The original Lincoln Highway passed right through the airport, as I mentioned in my first post. We drove into the airport in order to check out yet one last gas pump, located outside of the entrance to DeNunzio’s Restaurant. We had just enough daylight to get a few pictures of this cool pump before jumping back onto Route 30 towards Greensburg, picking the Lincoln Highway back up along Frye Farm Road and crossing over near Westmoreland Mall.
At the spur west of the mall, we followed the Lincoln straight into Greensburg instead of bearing left on the bypass. If you keep in mind that the purpose of the road was to tie all these main roads together, the route makes sense. Today, new bypasses are being built to funnel traffic outside of congested cities and towns, but a century ago, the point was to get the traffic into town so that local businesses could benefit from the visitors and tourists.
Our last stop was Little E’s Pizzeria, a gluten-free pizza shop in South Greensburg, where Dave met us for dinner. The gluten-free, soy-free pizza we shared was surprisingly delicious! A few days later Cece was continuing west towards Pittsburgh. However, our time together was not quite over! A few days later met up for lunch at Enrico’s in the Strip District with some fellow local history buffs you might recognize: Brian Butko and Rick Sebak.

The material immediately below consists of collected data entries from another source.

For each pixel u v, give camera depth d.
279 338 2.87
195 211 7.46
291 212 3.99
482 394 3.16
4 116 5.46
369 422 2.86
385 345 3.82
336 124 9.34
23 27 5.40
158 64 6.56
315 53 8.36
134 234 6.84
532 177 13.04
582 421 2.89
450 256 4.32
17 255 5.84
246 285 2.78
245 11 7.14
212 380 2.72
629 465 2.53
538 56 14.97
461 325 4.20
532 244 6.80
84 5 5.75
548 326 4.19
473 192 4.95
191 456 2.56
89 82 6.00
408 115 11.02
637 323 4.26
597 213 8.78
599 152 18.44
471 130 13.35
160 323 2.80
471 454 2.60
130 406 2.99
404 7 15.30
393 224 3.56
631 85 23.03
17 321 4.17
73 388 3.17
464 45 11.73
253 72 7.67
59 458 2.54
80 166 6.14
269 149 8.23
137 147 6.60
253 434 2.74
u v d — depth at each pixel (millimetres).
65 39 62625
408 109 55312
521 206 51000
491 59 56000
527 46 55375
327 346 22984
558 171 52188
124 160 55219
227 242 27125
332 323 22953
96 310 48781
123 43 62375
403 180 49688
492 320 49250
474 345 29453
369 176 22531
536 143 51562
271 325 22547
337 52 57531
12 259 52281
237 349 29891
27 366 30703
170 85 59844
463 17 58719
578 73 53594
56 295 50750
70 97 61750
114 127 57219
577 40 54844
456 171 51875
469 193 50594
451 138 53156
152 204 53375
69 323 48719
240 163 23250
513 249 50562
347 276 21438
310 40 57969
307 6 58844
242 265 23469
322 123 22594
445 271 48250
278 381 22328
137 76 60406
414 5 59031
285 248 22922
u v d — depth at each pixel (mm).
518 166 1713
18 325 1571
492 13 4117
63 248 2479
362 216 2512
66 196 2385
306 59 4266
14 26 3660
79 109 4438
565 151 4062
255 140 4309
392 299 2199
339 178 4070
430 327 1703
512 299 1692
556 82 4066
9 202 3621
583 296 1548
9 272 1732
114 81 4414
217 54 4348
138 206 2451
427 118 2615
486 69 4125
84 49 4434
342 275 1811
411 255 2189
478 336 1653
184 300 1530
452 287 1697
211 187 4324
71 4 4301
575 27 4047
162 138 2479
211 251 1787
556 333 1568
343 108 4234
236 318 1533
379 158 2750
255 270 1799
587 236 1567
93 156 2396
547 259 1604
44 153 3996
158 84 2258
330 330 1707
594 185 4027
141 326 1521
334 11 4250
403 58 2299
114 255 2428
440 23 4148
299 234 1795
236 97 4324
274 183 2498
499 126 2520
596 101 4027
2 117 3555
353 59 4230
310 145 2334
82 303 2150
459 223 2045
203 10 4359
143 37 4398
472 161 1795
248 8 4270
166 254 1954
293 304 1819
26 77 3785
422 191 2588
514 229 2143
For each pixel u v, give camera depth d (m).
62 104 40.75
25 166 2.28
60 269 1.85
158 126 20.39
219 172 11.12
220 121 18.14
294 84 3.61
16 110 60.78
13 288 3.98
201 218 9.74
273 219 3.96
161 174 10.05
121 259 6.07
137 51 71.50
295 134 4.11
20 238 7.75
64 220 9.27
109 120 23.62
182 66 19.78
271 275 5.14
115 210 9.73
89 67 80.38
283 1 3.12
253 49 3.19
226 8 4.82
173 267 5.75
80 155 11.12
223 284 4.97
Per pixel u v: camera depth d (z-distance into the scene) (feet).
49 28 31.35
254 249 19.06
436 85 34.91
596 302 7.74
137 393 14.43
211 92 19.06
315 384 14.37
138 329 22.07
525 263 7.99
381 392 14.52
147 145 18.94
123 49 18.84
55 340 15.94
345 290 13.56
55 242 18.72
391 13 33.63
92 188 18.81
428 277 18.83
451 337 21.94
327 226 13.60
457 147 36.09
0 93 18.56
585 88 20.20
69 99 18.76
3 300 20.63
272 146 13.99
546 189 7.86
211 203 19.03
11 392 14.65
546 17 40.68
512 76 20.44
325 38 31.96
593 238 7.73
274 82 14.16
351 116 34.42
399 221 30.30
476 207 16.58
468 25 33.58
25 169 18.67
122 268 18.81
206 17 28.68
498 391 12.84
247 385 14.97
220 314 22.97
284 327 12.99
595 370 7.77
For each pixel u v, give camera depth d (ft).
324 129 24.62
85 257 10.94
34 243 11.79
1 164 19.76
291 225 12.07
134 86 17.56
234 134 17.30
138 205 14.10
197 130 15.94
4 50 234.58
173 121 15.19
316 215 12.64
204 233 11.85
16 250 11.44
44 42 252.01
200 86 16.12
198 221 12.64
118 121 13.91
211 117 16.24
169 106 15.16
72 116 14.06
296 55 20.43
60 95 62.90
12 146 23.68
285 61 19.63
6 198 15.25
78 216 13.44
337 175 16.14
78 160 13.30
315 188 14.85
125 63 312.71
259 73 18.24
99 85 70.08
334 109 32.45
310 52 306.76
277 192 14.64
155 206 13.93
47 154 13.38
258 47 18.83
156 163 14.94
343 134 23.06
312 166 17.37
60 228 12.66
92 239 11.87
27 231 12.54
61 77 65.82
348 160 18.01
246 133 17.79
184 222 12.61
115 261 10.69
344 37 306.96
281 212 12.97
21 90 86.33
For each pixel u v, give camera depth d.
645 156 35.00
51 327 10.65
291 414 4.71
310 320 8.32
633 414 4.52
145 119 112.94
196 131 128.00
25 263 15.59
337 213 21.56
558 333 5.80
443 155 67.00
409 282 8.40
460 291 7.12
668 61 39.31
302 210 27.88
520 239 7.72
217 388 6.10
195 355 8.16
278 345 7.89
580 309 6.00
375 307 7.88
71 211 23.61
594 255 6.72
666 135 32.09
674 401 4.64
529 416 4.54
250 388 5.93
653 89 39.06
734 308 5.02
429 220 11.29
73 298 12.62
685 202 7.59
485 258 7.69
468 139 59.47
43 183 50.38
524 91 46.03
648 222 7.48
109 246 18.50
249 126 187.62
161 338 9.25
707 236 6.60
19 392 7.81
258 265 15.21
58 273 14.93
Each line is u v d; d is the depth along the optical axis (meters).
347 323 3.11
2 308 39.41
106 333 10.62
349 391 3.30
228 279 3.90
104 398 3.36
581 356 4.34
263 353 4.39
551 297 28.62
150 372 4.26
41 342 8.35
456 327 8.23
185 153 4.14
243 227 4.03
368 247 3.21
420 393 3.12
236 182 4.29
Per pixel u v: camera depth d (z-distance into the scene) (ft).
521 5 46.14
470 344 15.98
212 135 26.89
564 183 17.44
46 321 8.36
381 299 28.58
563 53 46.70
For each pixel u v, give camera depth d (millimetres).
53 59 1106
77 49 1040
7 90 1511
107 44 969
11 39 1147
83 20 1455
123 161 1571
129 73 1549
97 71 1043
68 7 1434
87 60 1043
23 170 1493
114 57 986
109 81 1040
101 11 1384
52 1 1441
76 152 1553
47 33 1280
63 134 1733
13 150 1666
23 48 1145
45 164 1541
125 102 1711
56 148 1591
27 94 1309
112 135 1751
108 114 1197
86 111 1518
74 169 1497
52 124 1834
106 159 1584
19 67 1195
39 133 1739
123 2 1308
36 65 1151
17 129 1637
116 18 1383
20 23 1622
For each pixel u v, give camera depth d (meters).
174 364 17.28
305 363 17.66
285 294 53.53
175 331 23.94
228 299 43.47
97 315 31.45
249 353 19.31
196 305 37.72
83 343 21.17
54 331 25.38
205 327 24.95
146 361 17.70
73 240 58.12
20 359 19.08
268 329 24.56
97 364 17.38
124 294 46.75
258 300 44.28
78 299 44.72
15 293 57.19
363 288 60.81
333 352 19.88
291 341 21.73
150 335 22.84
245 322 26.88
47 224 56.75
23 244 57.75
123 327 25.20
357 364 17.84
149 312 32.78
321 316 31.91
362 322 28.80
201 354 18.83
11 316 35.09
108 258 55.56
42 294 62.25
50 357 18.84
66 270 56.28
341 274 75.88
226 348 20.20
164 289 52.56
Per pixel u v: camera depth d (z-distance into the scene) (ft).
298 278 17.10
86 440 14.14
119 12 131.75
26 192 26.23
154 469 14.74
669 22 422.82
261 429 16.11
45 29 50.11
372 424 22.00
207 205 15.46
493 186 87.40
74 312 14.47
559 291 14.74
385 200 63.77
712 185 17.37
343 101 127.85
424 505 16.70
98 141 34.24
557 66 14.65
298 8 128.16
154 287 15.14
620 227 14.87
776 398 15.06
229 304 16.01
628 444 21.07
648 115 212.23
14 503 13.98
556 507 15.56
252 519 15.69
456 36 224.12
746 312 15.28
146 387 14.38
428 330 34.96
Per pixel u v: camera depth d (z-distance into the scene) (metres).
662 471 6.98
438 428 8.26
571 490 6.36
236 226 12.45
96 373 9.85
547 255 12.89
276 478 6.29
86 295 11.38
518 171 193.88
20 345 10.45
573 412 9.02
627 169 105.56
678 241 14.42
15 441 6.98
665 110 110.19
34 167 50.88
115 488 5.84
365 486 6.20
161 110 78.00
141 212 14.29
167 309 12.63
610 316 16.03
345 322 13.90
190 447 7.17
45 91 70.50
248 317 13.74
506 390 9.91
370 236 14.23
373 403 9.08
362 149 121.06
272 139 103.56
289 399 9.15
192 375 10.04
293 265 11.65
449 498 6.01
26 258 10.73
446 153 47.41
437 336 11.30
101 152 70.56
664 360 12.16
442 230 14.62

Here was some honest-to-goodness, face-to-face social networking, as Dave would say! We all work on different projects and in different formats, but we all have an appreciation for local history. In this instance, it was the Lincoln Highway that brought us together. What a nice afternoon!
All in all I spent a great day getting to know Cece and this small portion of the Lincoln Highway in western Pennsylvania. She’s in Wyoming now, and I’m really interested to see her finally reach the western terminus of the road in San Francisco within the next month. Maybe someday I’ll see as much of the Lincoln Highway as she has, but right now I’m just taking it a few miles at a time.